Check each line of the records below and collect those holding "rstn".

-- SUPPLIED ENTRIES follows --

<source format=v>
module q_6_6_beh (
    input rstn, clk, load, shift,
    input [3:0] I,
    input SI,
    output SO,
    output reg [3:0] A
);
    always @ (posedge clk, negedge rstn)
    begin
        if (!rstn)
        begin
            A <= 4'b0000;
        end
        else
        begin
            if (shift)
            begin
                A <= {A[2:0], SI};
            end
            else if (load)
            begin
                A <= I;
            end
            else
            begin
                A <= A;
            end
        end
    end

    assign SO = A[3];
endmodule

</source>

-- SUPPLIED ENTRIES concluded --
-- SUPPLIED ENTRIES follows --

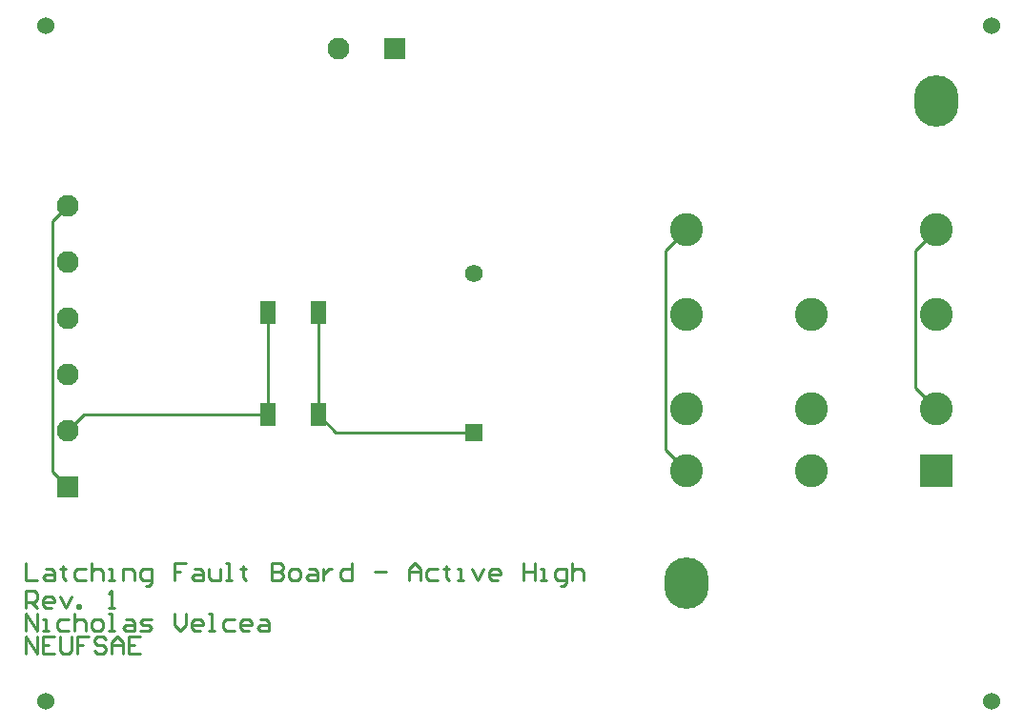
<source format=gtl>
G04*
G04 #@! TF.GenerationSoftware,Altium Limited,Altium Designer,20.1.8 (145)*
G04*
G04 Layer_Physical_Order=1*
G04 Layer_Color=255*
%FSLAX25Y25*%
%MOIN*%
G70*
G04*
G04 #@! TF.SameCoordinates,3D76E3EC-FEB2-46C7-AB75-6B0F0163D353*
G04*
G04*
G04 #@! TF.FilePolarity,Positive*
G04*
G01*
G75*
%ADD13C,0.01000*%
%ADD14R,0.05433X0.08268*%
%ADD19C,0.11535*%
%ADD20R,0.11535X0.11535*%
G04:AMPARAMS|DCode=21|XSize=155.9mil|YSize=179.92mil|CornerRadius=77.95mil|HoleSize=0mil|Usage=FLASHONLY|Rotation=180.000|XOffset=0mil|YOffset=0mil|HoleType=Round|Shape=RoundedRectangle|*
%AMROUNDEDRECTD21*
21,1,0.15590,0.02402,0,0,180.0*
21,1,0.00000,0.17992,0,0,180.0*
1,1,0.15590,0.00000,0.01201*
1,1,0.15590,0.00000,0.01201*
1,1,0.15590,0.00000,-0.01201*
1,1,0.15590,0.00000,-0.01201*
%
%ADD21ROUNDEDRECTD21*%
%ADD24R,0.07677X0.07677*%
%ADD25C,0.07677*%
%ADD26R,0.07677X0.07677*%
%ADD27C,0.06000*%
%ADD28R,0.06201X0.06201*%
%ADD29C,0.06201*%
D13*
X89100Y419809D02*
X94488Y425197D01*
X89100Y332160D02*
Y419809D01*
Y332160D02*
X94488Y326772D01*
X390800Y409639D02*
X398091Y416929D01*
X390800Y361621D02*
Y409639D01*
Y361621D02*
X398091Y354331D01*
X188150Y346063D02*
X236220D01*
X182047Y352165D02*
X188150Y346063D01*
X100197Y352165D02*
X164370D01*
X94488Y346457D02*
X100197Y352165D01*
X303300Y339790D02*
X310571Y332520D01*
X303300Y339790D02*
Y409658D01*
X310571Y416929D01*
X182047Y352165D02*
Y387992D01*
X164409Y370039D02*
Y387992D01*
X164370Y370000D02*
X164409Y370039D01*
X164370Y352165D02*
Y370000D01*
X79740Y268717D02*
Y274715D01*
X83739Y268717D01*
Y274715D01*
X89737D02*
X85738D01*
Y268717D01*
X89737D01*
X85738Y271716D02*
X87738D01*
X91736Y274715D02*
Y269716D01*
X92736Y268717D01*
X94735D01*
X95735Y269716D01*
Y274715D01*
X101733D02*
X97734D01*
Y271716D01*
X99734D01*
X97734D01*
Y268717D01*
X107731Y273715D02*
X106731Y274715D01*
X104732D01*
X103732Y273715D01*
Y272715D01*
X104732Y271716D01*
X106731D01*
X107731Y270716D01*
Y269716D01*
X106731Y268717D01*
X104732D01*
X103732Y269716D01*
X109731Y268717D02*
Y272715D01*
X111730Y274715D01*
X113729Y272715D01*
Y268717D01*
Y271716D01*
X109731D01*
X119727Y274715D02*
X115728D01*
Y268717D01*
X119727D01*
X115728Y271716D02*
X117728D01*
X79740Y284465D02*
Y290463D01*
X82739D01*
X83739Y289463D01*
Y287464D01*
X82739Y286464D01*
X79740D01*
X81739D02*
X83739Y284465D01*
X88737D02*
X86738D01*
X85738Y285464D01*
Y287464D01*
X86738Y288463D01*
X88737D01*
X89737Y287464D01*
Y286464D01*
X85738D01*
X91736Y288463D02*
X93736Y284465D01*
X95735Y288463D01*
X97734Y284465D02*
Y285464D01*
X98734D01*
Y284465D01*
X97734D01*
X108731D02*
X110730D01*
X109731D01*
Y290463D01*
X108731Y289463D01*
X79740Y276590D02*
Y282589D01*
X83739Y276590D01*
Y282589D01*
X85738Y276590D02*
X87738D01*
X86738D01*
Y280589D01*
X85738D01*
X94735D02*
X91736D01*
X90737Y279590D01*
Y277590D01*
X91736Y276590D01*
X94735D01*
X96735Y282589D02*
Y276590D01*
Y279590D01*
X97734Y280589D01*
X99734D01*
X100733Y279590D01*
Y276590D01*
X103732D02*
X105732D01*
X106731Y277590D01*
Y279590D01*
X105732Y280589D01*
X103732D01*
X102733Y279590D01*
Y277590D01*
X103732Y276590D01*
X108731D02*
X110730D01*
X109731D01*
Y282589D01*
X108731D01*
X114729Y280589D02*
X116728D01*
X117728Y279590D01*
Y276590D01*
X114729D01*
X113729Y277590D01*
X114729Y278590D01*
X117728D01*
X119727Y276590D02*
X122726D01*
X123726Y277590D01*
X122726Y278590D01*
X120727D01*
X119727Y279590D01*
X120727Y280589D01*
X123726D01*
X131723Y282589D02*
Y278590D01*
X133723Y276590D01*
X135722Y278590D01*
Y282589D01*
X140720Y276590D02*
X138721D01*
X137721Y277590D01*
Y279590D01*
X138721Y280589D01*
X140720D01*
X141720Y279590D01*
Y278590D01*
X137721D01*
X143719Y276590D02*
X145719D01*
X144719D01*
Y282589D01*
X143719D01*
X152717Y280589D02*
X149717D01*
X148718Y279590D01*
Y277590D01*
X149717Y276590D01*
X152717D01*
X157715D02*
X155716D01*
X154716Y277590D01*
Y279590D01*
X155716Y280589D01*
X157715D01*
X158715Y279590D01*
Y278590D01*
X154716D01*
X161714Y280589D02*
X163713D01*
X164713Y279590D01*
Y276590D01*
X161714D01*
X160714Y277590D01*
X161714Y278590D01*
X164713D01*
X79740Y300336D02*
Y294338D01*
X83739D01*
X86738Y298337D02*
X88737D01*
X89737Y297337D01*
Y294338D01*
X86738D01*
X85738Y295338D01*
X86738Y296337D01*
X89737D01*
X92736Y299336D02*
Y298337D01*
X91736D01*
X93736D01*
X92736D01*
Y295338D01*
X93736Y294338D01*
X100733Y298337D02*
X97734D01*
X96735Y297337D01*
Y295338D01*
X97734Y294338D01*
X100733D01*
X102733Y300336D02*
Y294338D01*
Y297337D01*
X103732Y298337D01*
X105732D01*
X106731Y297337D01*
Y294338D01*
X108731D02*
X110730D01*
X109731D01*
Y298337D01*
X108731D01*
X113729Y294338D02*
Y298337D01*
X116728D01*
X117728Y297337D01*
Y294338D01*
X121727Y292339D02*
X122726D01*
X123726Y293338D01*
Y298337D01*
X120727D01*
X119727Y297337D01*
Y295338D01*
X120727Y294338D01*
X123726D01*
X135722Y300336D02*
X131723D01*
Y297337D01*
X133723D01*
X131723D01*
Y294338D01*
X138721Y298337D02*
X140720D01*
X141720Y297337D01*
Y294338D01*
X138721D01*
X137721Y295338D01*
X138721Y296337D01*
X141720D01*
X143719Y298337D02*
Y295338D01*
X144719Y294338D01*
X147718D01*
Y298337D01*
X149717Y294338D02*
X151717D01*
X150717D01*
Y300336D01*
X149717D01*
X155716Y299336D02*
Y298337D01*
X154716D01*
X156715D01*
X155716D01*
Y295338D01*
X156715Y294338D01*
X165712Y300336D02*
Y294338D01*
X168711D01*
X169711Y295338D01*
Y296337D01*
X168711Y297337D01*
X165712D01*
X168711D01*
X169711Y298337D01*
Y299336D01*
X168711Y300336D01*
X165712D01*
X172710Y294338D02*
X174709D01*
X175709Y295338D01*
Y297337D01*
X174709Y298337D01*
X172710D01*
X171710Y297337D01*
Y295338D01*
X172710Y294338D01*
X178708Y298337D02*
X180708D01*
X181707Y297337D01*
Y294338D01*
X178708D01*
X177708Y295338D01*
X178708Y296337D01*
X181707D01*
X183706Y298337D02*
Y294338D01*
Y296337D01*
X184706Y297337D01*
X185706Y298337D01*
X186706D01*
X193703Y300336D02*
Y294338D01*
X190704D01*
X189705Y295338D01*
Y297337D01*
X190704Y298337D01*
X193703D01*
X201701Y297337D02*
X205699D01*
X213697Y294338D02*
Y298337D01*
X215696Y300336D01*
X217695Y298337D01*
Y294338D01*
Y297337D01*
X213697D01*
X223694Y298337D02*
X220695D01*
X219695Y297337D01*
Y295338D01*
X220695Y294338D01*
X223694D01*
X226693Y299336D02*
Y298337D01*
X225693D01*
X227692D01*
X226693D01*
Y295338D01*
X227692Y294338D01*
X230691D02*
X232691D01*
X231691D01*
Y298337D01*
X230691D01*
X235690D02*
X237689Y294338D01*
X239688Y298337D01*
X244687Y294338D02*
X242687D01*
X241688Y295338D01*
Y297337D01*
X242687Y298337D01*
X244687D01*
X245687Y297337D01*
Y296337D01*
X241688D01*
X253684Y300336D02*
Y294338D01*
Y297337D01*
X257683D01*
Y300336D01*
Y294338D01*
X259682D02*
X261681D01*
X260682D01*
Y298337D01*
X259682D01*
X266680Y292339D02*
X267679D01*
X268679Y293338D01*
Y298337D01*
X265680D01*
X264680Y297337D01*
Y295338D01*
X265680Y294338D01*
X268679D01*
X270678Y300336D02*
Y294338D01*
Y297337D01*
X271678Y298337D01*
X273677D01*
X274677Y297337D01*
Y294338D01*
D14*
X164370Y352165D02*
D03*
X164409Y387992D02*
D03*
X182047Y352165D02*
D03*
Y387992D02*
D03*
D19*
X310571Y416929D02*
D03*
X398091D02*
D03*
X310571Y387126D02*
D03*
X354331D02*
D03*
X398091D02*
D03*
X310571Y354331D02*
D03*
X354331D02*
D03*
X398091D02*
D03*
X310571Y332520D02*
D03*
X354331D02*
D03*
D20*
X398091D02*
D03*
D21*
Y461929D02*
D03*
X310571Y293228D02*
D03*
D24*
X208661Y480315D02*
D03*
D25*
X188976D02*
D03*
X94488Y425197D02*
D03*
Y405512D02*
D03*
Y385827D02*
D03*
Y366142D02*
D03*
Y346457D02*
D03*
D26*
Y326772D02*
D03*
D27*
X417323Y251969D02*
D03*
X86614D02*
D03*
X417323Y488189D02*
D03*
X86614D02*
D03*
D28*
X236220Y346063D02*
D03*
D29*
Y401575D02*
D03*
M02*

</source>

-- SUPPLIED ENTRIES concluded --

WRITTEN RESPONSE:
    input rstn, clk, load, shift,
    always @ (posedge clk, negedge rstn)
        if (!rstn)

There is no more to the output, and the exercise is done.